Issues: 1. Addition of Rs. 1.39 Crore related to investments in flat/immovable property. 2. Addition of Rs. 40 Lacs related to investment in the purchase of a car. 3. Assessment of the true nature of transactions under relevant provisions of the Income Tax Act.
Analysis:
1. The appeal by the revenue challenged the order passed by the National Faceless Appeal Centre (NFAC) and CIT(A) regarding the quantum of assessment for the A.Y. 2017-18. The revenue raised grounds questioning the sustainability of additions made under sections 69 and 69C of the Income Tax Act, particularly related to investments in immovable property and a car. The AO initially added substantial amounts under these sections, but subsequent investigations revealed discrepancies in the assessment.
2. The assessee, engaged in the profession of a TV artist, faced allegations of high-volume transactions based on information from the INSIGHT portal. The AO made additions under sections 69 and 69C for the purchase of property and a motor vehicle, along with cash credits in the bank account. The CIT(A) intervened after the assessee submitted additional evidence under Rule 46A of the Income Tax Rules, leading to a remand report that significantly reduced the undisclosed investment amounts.
3. The CIT(A) analyzed the remand report, submissions by the assessee, and documents provided, ultimately deciding to delete the additions made by the AO. The revenue, however, contended that the additions should be taxable under section 56(2) of the Act, arguing that the transactions should be treated as gifts due to the assessee's alleged incapacity to repay. The assessee countered with evidence of loans and repayments, disputing the characterization of the transactions as gifts.

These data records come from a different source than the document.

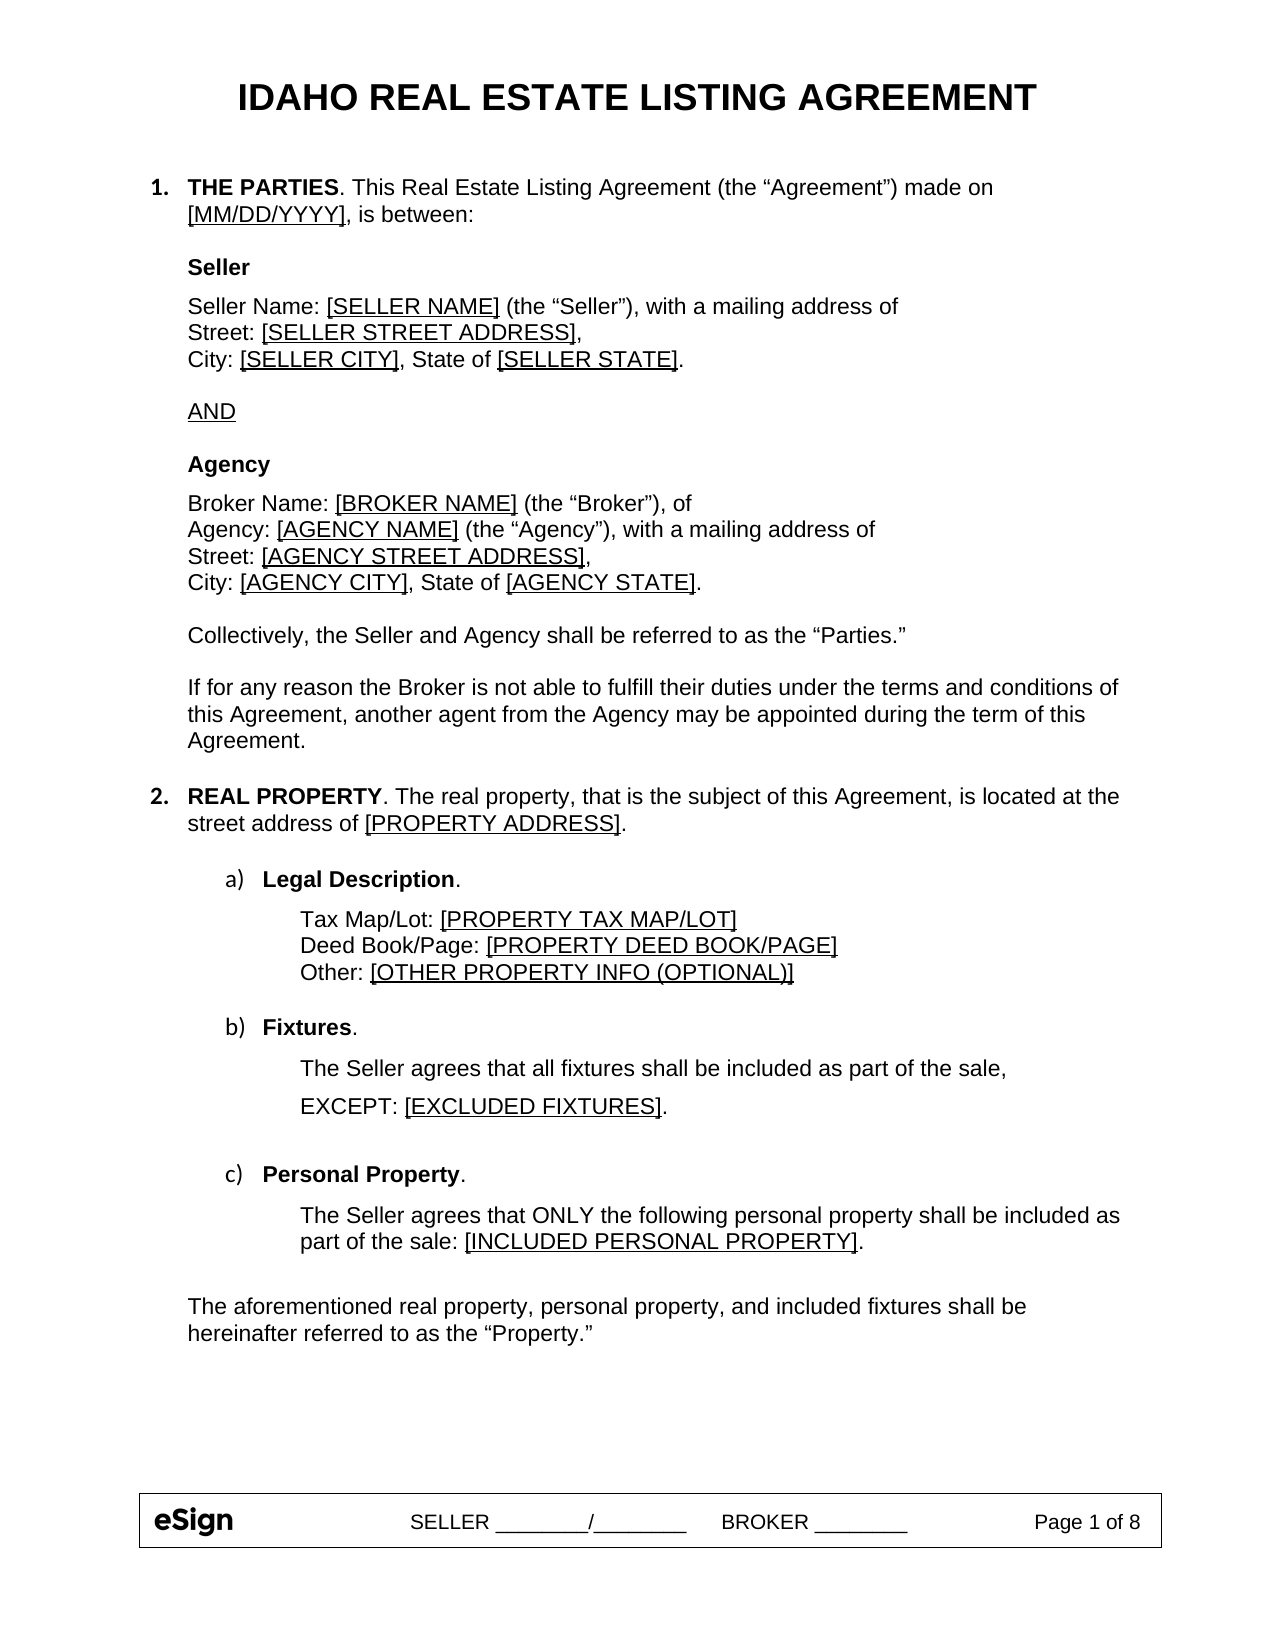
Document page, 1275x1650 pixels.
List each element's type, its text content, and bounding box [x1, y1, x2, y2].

list Street: [SELLER STREET ADDRESS], [187, 319, 1125, 346]
list Seller Name: [SELLER NAME] (the “Seller”), with a mailing address of [187, 293, 1125, 319]
list Street: [AGENCY STREET ADDRESS], [187, 543, 1125, 569]
list Agency: [AGENCY NAME] (the “Agency”), with a mailing address of [187, 516, 1125, 543]
text The Seller agrees that all fixtures shall be included as part of the sale, [300, 1054, 1125, 1081]
list Broker Name: [BROKER NAME] (the “Broker”), of [187, 490, 1125, 516]
list Personal Property. [225, 1158, 1125, 1189]
text IDAHO REAL ESTATE LISTING AGREEMENT [150, 75, 1125, 118]
list If for any reason the Broker is not able to fulfill their duties under the terms and conditions of this Agreement, another agent from the Agency may be appointed during the term of this Agreement. [187, 674, 1125, 753]
list City: [SELLER CITY], State of [SELLER STATE]. [187, 346, 1125, 372]
text AND [187, 398, 1125, 425]
text Deed Book/Page: [PROPERTY DEED BOOK/PAGE] [300, 932, 1125, 959]
list Fixtures. [225, 1011, 1125, 1042]
list Seller [187, 254, 1125, 280]
text The aforementioned real property, personal property, and included fixtures shall be hereinafter referred to as the “Property.” [187, 1293, 1125, 1372]
list City: [AGENCY CITY], State of [AGENCY STATE]. [187, 569, 1125, 595]
text Tax Map/Lot: [PROPERTY TAX MAP/LOT] [300, 906, 1125, 932]
text Other: [OTHER PROPERTY INFO (OPTIONAL)] [300, 959, 1125, 985]
list THE PARTIES. This Real Estate Listing Agreement (the “Agreement”) made on [MM/DD/YYYY], is between: [150, 171, 1125, 228]
list Agency [187, 451, 1125, 477]
list REAL PROPERTY. The real property, that is the subject of this Agreement, is located at the street address of [PROPERTY ADDRESS]. [150, 780, 1125, 837]
list Collectively, the Seller and Agency shall be referred to as the “Parties.” [187, 622, 1125, 648]
text The Seller agrees that ONLY the following personal property shall be included as part of the sale: [INCLUDED PERSONAL PROPERTY]. [300, 1202, 1125, 1254]
list Legal Description. [225, 863, 1125, 893]
text EXCEPT: [EXCLUDED FIXTURES]. [300, 1093, 1125, 1120]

4. The Tribunal considered the arguments from both sides, emphasizing the need for the AO to establish unrecorded investments before invoking section 69. In this case, the nature and source of payments were adequately explained by the assessee, supported by documentation. The Tribunal rejected the revenue's attempt to introduce section 56(2) at a later stage, highlighting the lack of discussion on this aspect in previous orders.
5. Regarding the addition related to the car purchase, the Tribunal upheld the CIT(A)'s decision to delete the amount added under section 69C. The documents provided during the remand proceedings clarified the sources of funds for the purchase, leading to the conclusion that the expenditure was not undisclosed. The revenue's argument for taxation under section 56(2) was deemed meritless, given the established sources of funds.
6. The Tribunal dismissed the technical ground raised by the revenue as infructuous, leading to the final decision to dismiss the appeal. The judgment emphasized the importance of substantiating unrecorded investments and the inadmissibility of introducing new tax provisions without prior consideration.